[Extracted data entries]

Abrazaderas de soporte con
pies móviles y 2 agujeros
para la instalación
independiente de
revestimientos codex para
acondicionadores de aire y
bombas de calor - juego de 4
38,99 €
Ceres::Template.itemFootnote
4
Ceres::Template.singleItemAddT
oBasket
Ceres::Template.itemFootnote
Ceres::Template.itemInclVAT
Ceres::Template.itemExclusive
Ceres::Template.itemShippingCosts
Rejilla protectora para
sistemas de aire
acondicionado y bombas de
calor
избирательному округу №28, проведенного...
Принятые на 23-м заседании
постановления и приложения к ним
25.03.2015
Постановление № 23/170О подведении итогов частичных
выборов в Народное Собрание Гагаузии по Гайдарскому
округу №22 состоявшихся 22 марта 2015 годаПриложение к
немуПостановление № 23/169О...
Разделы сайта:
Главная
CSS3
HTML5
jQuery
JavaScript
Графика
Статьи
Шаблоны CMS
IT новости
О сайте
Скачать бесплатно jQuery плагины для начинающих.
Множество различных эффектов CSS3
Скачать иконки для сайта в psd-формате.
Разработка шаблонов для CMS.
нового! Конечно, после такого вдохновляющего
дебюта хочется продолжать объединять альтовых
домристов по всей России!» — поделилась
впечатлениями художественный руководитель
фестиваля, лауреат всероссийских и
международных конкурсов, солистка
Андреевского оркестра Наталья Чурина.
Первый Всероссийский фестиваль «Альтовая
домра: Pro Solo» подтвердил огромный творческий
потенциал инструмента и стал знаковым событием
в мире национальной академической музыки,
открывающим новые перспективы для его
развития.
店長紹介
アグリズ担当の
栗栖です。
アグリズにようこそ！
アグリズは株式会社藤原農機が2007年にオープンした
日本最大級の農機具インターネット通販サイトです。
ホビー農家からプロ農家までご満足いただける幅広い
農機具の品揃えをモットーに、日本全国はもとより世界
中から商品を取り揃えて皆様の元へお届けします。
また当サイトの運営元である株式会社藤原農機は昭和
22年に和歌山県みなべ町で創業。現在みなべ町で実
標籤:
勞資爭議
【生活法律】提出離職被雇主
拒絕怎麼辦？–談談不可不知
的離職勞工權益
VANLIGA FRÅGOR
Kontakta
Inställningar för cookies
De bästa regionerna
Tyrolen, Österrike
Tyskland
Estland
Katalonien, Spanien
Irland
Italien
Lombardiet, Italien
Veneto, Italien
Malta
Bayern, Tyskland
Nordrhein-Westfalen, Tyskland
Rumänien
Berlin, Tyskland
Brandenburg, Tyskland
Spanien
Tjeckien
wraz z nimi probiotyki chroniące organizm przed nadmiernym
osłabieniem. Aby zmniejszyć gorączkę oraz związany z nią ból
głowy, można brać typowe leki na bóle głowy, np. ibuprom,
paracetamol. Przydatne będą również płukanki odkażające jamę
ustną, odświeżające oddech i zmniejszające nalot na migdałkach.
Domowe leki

- Task prompt
Line by line, the data should be returned exactly as written.

- Answer space
Abrazaderas de soporte con
pies móviles y 2 agujeros
para la instalación
independiente de
revestimientos codex para
acondicionadores de aire y
bombas de calor - juego de 4
38,99 €
Ceres::Template.itemFootnote
4
Ceres::Template.singleItemAddT
oBasket
Ceres::Template.itemFootnote
Ceres::Template.itemInclVAT
Ceres::Template.itemExclusive
Ceres::Template.itemShippingCosts
Rejilla protectora para
sistemas de aire
acondicionado y bombas de
calor
избирательному округу №28, проведенного...
Принятые на 23-м заседании
постановления и приложения к ним
25.03.2015
Постановление № 23/170О подведении итогов частичных
выборов в Народное Собрание Гагаузии по Гайдарскому
округу №22 состоявшихся 22 марта 2015 годаПриложение к
немуПостановление № 23/169О...
Разделы сайта:
Главная
CSS3
HTML5
jQuery
JavaScript
Графика
Статьи
Шаблоны CMS
IT новости
О сайте
Скачать бесплатно jQuery плагины для начинающих.
Множество различных эффектов CSS3
Скачать иконки для сайта в psd-формате.
Разработка шаблонов для CMS.
нового! Конечно, после такого вдохновляющего
дебюта хочется продолжать объединять альтовых
домристов по всей России!» — поделилась
впечатлениями художественный руководитель
фестиваля, лауреат всероссийских и
международных конкурсов, солистка
Андреевского оркестра Наталья Чурина.
Первый Всероссийский фестиваль «Альтовая
домра: Pro Solo» подтвердил огромный творческий
потенциал инструмента и стал знаковым событием
в мире национальной академической музыки,
открывающим новые перспективы для его
развития.
店長紹介
アグリズ担当の
栗栖です。
アグリズにようこそ！
アグリズは株式会社藤原農機が2007年にオープンした
日本最大級の農機具インターネット通販サイトです。
ホビー農家からプロ農家までご満足いただける幅広い
農機具の品揃えをモットーに、日本全国はもとより世界
中から商品を取り揃えて皆様の元へお届けします。
また当サイトの運営元である株式会社藤原農機は昭和
22年に和歌山県みなべ町で創業。現在みなべ町で実
標籤:
勞資爭議
【生活法律】提出離職被雇主
拒絕怎麼辦？–談談不可不知
的離職勞工權益
VANLIGA FRÅGOR
Kontakta
Inställningar för cookies
De bästa regionerna
Tyrolen, Österrike
Tyskland
Estland
Katalonien, Spanien
Irland
Italien
Lombardiet, Italien
Veneto, Italien
Malta
Bayern, Tyskland
Nordrhein-Westfalen, Tyskland
Rumänien
Berlin, Tyskland
Brandenburg, Tyskland
Spanien
Tjeckien
wraz z nimi probiotyki chroniące organizm przed nadmiernym
osłabieniem. Aby zmniejszyć gorączkę oraz związany z nią ból
głowy, można brać typowe leki na bóle głowy, np. ibuprom,
paracetamol. Przydatne będą również płukanki odkażające jamę
ustną, odświeżające oddech i zmniejszające nalot na migdałkach.
Domowe leki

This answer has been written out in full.